Implicit Regularization in Deep Learning
Behnam Neyshabur
TL;DR
The thesis argues that deep learning generalization arises largely from implicit regularization inherent in optimization rather than explicit architectural capacity. It develops a unified theory linking norm-based capacity control, margin-based PAC-Bayes bounds, and robustness concepts to explain generalization in overparameterized networks. A central contribution is the Path-Norm framework and Path-SGD, which respect invariances of neural networks and yield improved generalization in both feedforward and recurrent models. It further introduces data-dependent path normalization, bridging Batch Normalization and Path-SGD, and demonstrates through extensive theory and experiments that optimization geometry critically shapes learning outcomes.

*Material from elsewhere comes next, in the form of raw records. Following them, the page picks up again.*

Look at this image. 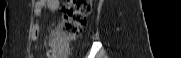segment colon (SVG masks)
Returning a JSON list of instances; mask_svg holds the SVG:
<instances>
[{
    "mask_svg": "<svg viewBox=\"0 0 181 58\" xmlns=\"http://www.w3.org/2000/svg\"><path fill=\"white\" fill-rule=\"evenodd\" d=\"M91 10V0H67L62 8V23L50 39L51 58H65L69 43L81 34Z\"/></svg>",
    "mask_w": 181,
    "mask_h": 58,
    "instance_id": "1",
    "label": "colon"
}]
</instances>
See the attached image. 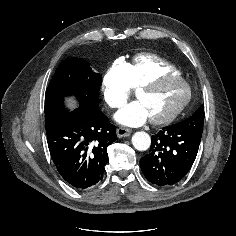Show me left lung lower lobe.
Wrapping results in <instances>:
<instances>
[{
	"instance_id": "obj_1",
	"label": "left lung lower lobe",
	"mask_w": 236,
	"mask_h": 236,
	"mask_svg": "<svg viewBox=\"0 0 236 236\" xmlns=\"http://www.w3.org/2000/svg\"><path fill=\"white\" fill-rule=\"evenodd\" d=\"M202 133L176 125L151 137L150 153L140 159L143 174L153 184L173 185L190 170Z\"/></svg>"
}]
</instances>
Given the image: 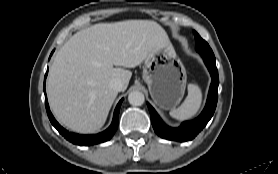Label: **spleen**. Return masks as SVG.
Masks as SVG:
<instances>
[{"mask_svg":"<svg viewBox=\"0 0 278 174\" xmlns=\"http://www.w3.org/2000/svg\"><path fill=\"white\" fill-rule=\"evenodd\" d=\"M188 95L184 102L176 109L170 111V116L177 120L192 118L199 110L202 102V92L198 85H188Z\"/></svg>","mask_w":278,"mask_h":174,"instance_id":"3e777b00","label":"spleen"}]
</instances>
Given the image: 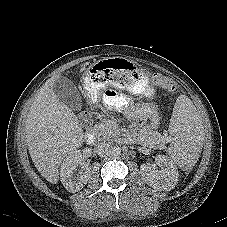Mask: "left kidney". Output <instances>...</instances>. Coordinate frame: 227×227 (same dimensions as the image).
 <instances>
[{
    "label": "left kidney",
    "instance_id": "5707ae66",
    "mask_svg": "<svg viewBox=\"0 0 227 227\" xmlns=\"http://www.w3.org/2000/svg\"><path fill=\"white\" fill-rule=\"evenodd\" d=\"M156 162L162 166L160 170L152 169L150 166L140 167L141 175L145 182L158 191H170L178 181L179 173L173 160L164 155H158Z\"/></svg>",
    "mask_w": 227,
    "mask_h": 227
}]
</instances>
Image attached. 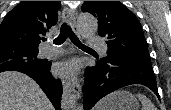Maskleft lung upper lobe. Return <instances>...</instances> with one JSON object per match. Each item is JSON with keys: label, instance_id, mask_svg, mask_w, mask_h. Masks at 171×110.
Returning <instances> with one entry per match:
<instances>
[{"label": "left lung upper lobe", "instance_id": "left-lung-upper-lobe-1", "mask_svg": "<svg viewBox=\"0 0 171 110\" xmlns=\"http://www.w3.org/2000/svg\"><path fill=\"white\" fill-rule=\"evenodd\" d=\"M83 12L98 18L99 36L106 39L107 57L151 64L141 24L134 13L119 1H85Z\"/></svg>", "mask_w": 171, "mask_h": 110}]
</instances>
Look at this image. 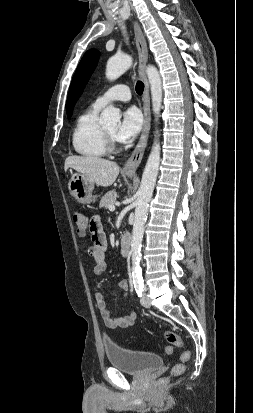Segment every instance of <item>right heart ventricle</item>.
I'll return each mask as SVG.
<instances>
[{
  "label": "right heart ventricle",
  "instance_id": "e07e8e85",
  "mask_svg": "<svg viewBox=\"0 0 253 413\" xmlns=\"http://www.w3.org/2000/svg\"><path fill=\"white\" fill-rule=\"evenodd\" d=\"M100 109L94 105L90 106L77 118L73 129V148L77 154L86 158H101L107 152L102 126L98 119Z\"/></svg>",
  "mask_w": 253,
  "mask_h": 413
}]
</instances>
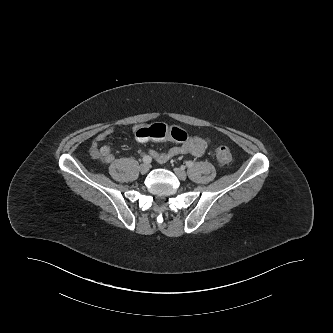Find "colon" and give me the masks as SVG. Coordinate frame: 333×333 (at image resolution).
Returning a JSON list of instances; mask_svg holds the SVG:
<instances>
[{"label": "colon", "instance_id": "obj_1", "mask_svg": "<svg viewBox=\"0 0 333 333\" xmlns=\"http://www.w3.org/2000/svg\"><path fill=\"white\" fill-rule=\"evenodd\" d=\"M135 136L139 141L171 139L183 142L187 139V133L183 129L177 126H167L162 123L141 127L135 132ZM216 157L222 164H228L233 159L231 150L226 146H220L217 149Z\"/></svg>", "mask_w": 333, "mask_h": 333}]
</instances>
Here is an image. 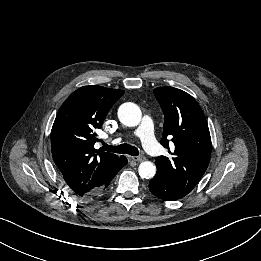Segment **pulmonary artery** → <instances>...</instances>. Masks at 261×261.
Returning a JSON list of instances; mask_svg holds the SVG:
<instances>
[{"mask_svg": "<svg viewBox=\"0 0 261 261\" xmlns=\"http://www.w3.org/2000/svg\"><path fill=\"white\" fill-rule=\"evenodd\" d=\"M134 134L142 140L145 151L151 156H159L161 148L154 136V124L149 115L142 117L140 125L135 129Z\"/></svg>", "mask_w": 261, "mask_h": 261, "instance_id": "e3ab8cb5", "label": "pulmonary artery"}]
</instances>
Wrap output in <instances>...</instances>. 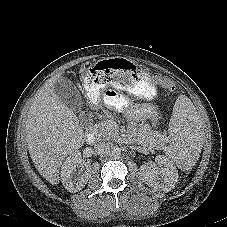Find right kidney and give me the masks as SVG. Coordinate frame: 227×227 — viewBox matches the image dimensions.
<instances>
[{"label": "right kidney", "instance_id": "ca27d5eb", "mask_svg": "<svg viewBox=\"0 0 227 227\" xmlns=\"http://www.w3.org/2000/svg\"><path fill=\"white\" fill-rule=\"evenodd\" d=\"M90 166L82 160L79 152L69 155L61 167L64 187L72 193L82 190L90 178Z\"/></svg>", "mask_w": 227, "mask_h": 227}]
</instances>
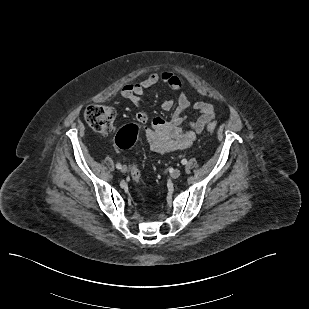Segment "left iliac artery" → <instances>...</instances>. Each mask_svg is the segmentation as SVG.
I'll use <instances>...</instances> for the list:
<instances>
[{
	"label": "left iliac artery",
	"instance_id": "obj_1",
	"mask_svg": "<svg viewBox=\"0 0 309 309\" xmlns=\"http://www.w3.org/2000/svg\"><path fill=\"white\" fill-rule=\"evenodd\" d=\"M181 163H182L183 165H185V164H187V160H186V159H182V160H181Z\"/></svg>",
	"mask_w": 309,
	"mask_h": 309
}]
</instances>
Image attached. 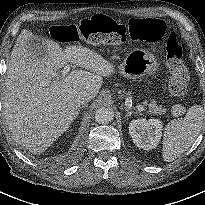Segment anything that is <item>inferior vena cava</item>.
<instances>
[{"label":"inferior vena cava","instance_id":"inferior-vena-cava-1","mask_svg":"<svg viewBox=\"0 0 205 205\" xmlns=\"http://www.w3.org/2000/svg\"><path fill=\"white\" fill-rule=\"evenodd\" d=\"M92 99V96L89 93L86 92H80L75 97V103L78 106L85 105L87 102H89Z\"/></svg>","mask_w":205,"mask_h":205}]
</instances>
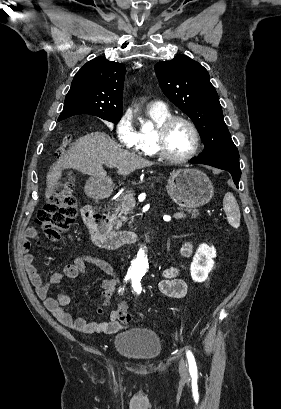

The work provides practical algorithms and theoretical insights that illuminate why large neural networks can generalize well and how to design training procedures that further enhance this generalization.
Abstract
In an attempt to better understand generalization in deep learning, we study several possible explanations. We show that implicit regularization induced by the optimization method is playing a key role in generalization and success of deep learning models. Motivated by this view, we study how different complexity measures can ensure generalization and explain how optimization algorithms can implicitly regularize complexity measures. We empirically investigate the ability of these measures to explain different observed phenomena in deep learning. We further study the invariances in neural networks, suggest complexity measures and optimization algorithms that have similar invariances to those in neural networks and evaluate them on a number of learning tasks.